In another related embodiment of the invention, the assembly of the activated split-fluorescent polypeptides form an assembled protein which contains a discontinuous epitope, which may be detected by use of an antibody which specifically recognizes the discontinuous epitope on the assembled protein but not the partial epitope present on either individual polypeptide. One such example of a discontinuous epitope is found in gp120 of HIV. These antigens can be use as detector proteins for subsequent detection by methods known in the art, such as immunodetection. These and other such derivatives can readily be made by the person of ordinary skill in the art based upon well known techniques, and screened for antibodies that recognize the assembled protein by neither protein fragment on its own.
The target nucleic acid can be of human origin. The target nucleic acid can be DNA or RNA. The target nucleic acid can be free in solution or immobilized to a solid support.

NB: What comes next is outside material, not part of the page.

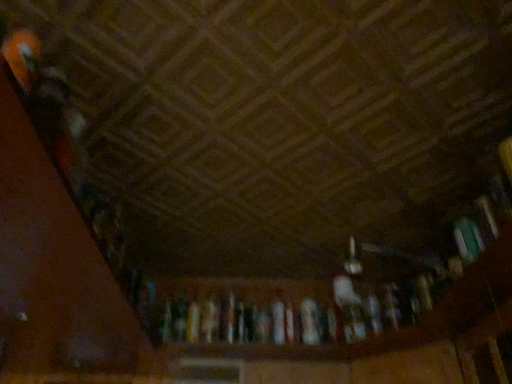
Describe the element at coordinates (475, 230) in the screenshot. I see `teal matte book at right, which is counted as the 1th book, starting from the right` at that location.

Measure the distance between point (488, 228) and camera.

Point (488, 228) is 1.00 meters away from camera.

Locate an element on the screen. The image size is (512, 384). teal matte book at right, the 2th book in the left-to-right sequence is located at coordinates (475, 230).

In the scene shown: Measure the distance between point (308, 339) and camera.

In one embodiment, the target nucleic acid or target analyte is specific for a genetically based disease or is specific for a predisposition to a genetically based disease. Said diseases can be, for example, .beta.-Thalassemia, Sickle cell anemia or Factor-V Leiden, genetically-based diseases like cystic fibrosis (CF), cancer related targets like p53 and p10, or BRC-1 and BRC-2 for breast cancer susceptibility. In yet another embodiment, isolated chromosomal DNA may be investigated in relation to paternity testing, identity confirmation or crime investigation.
The target nucleic acid or target analyte can be specific for a pathogen or a microorganism. Alternatively, the target nucleic acid or target analyte can be from a virus, bacterium, fungus, parasite or a yeast; wherein hybridization of the complementation molecules to the target nucleic acid is indicative of the presence of said pathogen or microorganism in the sample.
In another embodiment, the present invention provides kits suitable for detecting the presence and/or amount of a target nucleic acid or target analyte in a sample. The kits comprise at least a first probe coupled to a first molecule and a second probe coupled to a second molecule, wherein the probes can bind to a hybridization sequence in a target nucleic acid. Preferably, the probes are in vials. The kits also comprise reagents suitable for capturing and/or detecting the present or amount of target nucleic acid or target analyte in a sample. The reagents for detecting the present and/or amount of target nucleic acid and or target analyte can include enzymatic activity reagents or an antibody specific for the assembled protein. The antibody can be labeled. Such kits may optionally include the reagents required for performing RCA reactions, such as DNA polymerase, DNA polymerase cofactors, and deoxyribonucleotide-5′-triphosphates. Optionally, the kit may also include various polynucleotide molecules, DNA or RNA ligases, restriction endonucleases, reverse transcriptases, terminal transferases, various buffers and reagents, and antibodies that inhibit DNA polymerase activity. These components are in containers, such as vials. The kits may also include reagents necessary for performing positive and negative control reactions, as well as instructions. Optimal amounts of reagents to be used in a given reaction can be readily determined by the skilled artisan having the benefit of the current disclosure.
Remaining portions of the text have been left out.